*** Begin section ***

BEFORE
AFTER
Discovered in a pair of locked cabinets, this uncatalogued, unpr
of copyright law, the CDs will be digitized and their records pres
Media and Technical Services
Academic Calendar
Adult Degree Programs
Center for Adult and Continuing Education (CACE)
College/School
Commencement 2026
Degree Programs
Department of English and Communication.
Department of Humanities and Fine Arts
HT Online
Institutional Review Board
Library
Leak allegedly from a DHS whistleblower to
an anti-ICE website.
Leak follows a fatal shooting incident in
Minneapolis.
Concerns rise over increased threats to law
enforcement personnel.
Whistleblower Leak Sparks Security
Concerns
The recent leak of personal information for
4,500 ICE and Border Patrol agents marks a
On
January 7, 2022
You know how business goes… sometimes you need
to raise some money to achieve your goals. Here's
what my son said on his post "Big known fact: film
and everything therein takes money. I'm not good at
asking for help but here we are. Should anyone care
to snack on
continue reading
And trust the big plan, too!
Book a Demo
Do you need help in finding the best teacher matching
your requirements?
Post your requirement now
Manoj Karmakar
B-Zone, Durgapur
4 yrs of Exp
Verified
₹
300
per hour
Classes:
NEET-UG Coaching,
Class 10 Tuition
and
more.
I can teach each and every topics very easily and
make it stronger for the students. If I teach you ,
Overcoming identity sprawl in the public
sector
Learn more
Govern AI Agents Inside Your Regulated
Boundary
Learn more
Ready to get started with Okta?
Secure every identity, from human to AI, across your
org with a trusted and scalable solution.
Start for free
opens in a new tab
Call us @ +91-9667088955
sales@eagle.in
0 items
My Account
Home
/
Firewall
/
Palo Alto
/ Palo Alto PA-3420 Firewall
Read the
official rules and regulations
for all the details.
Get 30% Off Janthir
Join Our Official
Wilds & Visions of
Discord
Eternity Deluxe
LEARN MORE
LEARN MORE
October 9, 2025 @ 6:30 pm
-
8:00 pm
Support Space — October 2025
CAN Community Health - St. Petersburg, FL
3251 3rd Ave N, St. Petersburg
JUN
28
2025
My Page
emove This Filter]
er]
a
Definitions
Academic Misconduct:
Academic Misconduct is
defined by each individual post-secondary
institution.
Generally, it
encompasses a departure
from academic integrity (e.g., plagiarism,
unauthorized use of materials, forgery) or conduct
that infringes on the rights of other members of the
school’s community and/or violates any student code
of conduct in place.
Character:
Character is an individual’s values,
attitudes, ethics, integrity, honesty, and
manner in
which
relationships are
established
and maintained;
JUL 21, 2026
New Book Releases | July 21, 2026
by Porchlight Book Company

*** End section ***
*** Begin section ***

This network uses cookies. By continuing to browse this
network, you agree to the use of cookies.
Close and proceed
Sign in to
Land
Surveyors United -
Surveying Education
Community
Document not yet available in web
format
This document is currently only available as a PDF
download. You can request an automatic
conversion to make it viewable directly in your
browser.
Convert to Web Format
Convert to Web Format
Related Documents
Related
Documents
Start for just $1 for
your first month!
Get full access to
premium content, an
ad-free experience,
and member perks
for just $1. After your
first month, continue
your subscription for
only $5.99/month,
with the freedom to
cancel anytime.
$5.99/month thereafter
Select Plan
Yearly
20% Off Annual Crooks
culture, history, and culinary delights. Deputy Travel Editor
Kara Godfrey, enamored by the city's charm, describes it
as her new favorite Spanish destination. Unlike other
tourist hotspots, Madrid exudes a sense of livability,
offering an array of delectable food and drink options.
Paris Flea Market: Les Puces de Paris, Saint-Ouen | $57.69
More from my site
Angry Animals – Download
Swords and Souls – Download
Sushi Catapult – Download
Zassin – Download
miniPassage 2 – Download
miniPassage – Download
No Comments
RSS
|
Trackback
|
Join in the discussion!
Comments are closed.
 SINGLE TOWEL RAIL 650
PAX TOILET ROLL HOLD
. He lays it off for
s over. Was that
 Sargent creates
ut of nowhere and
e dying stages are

*** End section ***
*** Begin section ***

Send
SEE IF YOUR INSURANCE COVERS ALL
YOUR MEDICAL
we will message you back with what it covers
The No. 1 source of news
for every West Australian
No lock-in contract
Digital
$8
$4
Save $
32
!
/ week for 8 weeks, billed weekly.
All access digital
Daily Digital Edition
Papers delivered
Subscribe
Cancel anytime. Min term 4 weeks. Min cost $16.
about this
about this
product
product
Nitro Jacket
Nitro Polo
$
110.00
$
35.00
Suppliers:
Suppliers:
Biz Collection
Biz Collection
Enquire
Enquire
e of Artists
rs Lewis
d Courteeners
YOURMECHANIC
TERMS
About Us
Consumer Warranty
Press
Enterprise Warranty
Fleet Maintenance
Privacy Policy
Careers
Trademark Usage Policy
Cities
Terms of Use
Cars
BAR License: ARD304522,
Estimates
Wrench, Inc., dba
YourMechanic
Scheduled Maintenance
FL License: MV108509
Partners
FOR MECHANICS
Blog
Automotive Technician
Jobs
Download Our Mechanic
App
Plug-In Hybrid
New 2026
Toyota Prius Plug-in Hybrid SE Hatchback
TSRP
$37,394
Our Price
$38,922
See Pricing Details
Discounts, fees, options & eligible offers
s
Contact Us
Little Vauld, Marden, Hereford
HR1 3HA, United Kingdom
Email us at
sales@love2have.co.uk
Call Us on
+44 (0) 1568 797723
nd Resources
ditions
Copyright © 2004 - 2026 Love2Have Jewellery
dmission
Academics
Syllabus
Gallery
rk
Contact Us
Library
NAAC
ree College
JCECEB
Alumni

*** End section ***

**HOW TO COMPLETE THIS TASK**
If a line in the data above holds the string "other", copy it.

**RESPONSE TO THIS TASK**
that infringes on the rights of other members of the
as her new favorite Spanish destination. Unlike other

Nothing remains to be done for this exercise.